=== WHAT YOU ARE ASKED TO DO ===
What is needed is the exact text of each line in the listing below from the one with "right eye: (889, 477)" up to and including the one with "right elbow: (382, 429)", and no pictures.

--

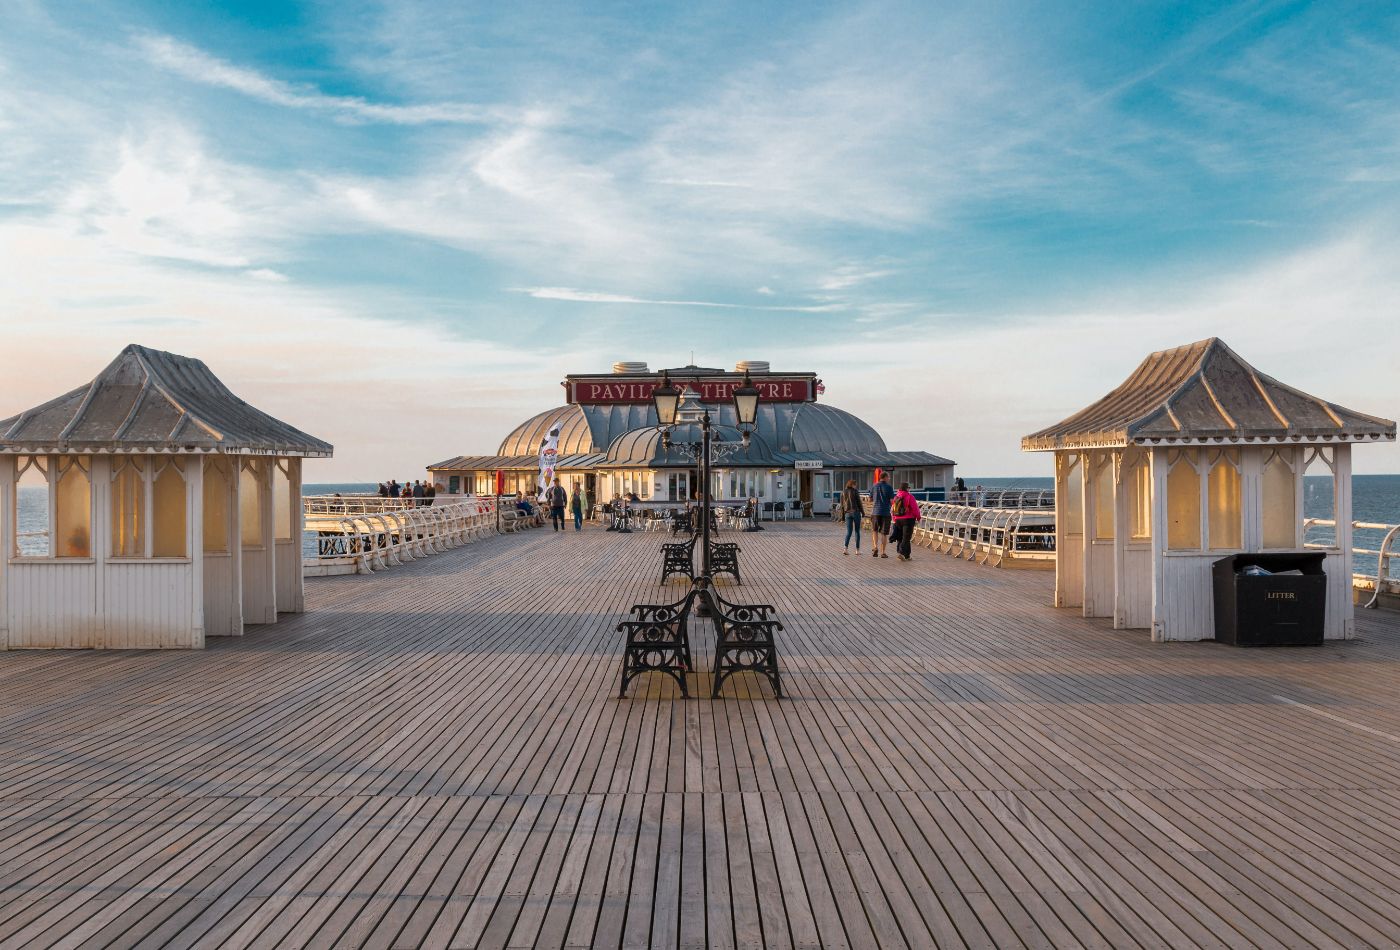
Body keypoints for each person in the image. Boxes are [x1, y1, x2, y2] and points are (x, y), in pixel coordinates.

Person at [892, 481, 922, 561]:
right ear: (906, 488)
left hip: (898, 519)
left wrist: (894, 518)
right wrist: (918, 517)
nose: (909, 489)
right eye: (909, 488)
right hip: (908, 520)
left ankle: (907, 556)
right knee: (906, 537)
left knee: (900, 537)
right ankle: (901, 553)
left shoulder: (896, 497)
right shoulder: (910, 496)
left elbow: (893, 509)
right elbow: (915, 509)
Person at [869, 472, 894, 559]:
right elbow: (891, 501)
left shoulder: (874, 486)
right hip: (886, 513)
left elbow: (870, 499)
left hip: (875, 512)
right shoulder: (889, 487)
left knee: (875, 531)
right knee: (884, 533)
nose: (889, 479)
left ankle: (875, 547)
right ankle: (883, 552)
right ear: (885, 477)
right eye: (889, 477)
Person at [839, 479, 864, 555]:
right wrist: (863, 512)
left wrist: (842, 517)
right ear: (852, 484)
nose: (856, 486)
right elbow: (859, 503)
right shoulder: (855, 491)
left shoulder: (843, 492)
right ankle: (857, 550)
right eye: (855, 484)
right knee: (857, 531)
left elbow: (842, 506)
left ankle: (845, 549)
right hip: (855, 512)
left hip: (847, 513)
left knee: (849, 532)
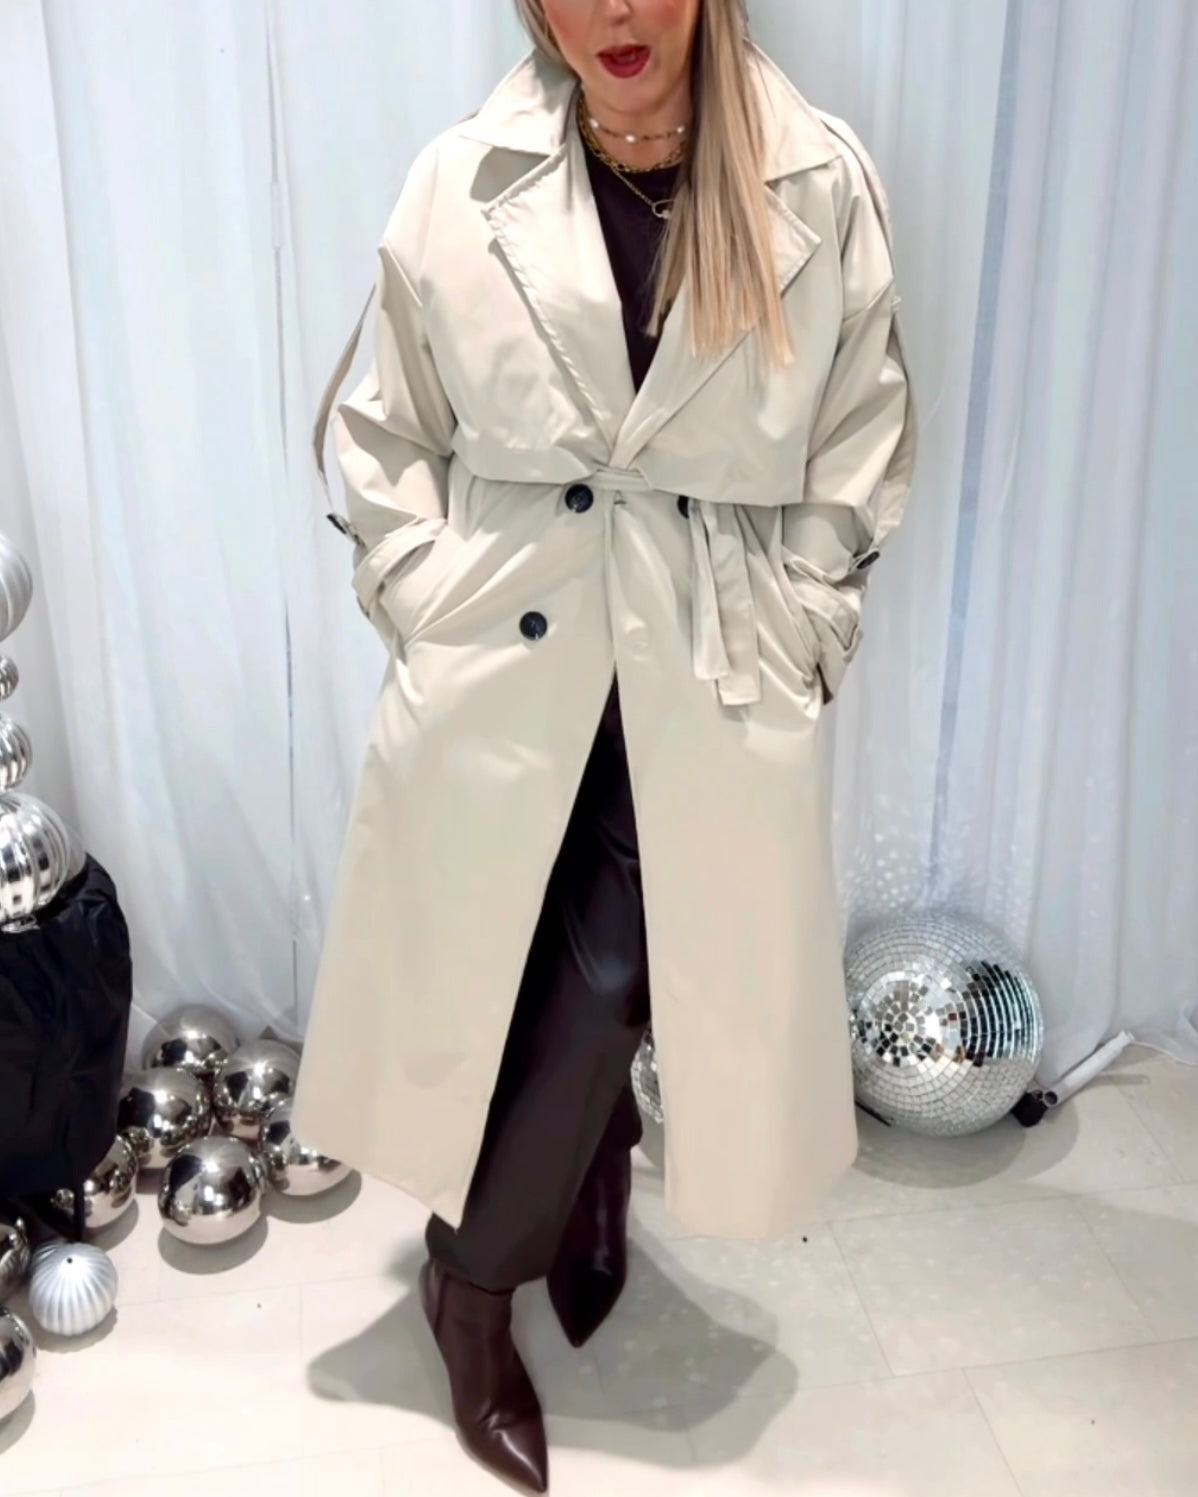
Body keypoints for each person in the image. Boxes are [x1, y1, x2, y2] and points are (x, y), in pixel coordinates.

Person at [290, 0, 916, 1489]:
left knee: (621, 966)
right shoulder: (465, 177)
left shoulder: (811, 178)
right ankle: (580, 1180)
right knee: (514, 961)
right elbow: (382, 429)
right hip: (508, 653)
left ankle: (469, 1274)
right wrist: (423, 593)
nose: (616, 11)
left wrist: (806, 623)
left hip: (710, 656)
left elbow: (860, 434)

--

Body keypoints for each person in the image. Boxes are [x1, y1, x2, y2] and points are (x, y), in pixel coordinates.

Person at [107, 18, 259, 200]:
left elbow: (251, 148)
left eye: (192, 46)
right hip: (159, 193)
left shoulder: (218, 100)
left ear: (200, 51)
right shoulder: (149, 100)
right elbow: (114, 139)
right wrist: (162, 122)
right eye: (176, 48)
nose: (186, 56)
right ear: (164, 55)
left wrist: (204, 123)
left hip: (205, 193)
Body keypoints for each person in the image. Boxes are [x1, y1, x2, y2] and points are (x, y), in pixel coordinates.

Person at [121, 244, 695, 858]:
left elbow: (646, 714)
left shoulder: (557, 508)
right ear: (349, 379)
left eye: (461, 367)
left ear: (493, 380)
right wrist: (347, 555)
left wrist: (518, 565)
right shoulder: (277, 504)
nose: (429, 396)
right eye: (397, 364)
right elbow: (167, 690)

--

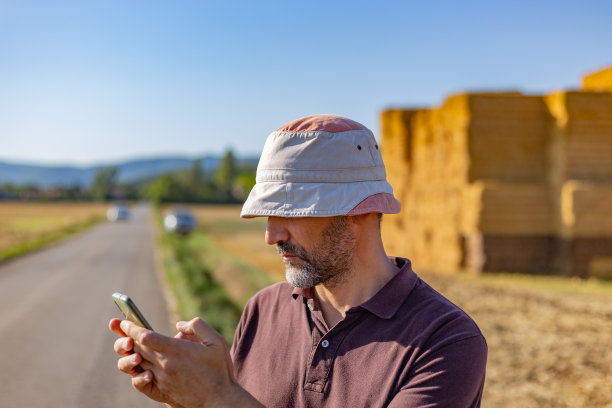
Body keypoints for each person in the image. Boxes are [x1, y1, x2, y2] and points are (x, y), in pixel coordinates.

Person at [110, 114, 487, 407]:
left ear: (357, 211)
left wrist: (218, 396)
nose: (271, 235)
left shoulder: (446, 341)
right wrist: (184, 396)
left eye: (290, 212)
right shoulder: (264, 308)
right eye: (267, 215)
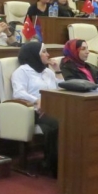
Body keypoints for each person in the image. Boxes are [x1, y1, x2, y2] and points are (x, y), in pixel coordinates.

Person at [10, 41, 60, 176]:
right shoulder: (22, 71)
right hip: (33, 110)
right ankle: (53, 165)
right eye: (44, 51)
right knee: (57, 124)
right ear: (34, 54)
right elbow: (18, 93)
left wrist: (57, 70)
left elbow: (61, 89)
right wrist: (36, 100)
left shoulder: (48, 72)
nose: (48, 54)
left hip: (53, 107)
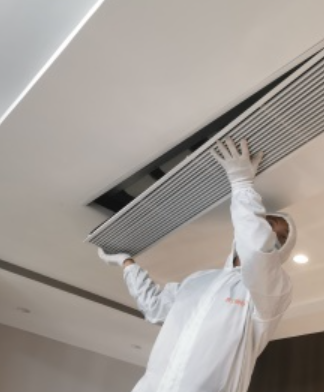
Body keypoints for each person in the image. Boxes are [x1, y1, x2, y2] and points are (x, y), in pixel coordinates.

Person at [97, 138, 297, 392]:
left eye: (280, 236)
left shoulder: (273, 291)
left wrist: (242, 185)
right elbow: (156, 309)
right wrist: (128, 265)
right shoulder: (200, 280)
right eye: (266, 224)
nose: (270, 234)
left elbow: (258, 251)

--

=== ANSWER FOR THIS EXERCISE ===
right eye: (889, 477)
Person at [839, 479, 864, 555]:
right wrist: (863, 512)
left wrist: (842, 517)
right ear: (852, 484)
nose: (856, 486)
right elbow: (859, 503)
right shoulder: (855, 491)
left shoulder: (843, 492)
right ankle: (857, 550)
right eye: (855, 484)
right knee: (857, 531)
left elbow: (842, 506)
left ankle: (845, 549)
right hip: (855, 512)
left hip: (847, 513)
left knee: (849, 532)
Body keypoints for each person in the image. Boxes are [x1, y1, x2, y2] and points are (x, y), in pixel coordinates.

Person at [290, 0, 916, 1489]:
left knee: (621, 966)
right shoulder: (465, 177)
left shoulder: (811, 178)
right ankle: (580, 1180)
right knee: (514, 961)
right elbow: (382, 429)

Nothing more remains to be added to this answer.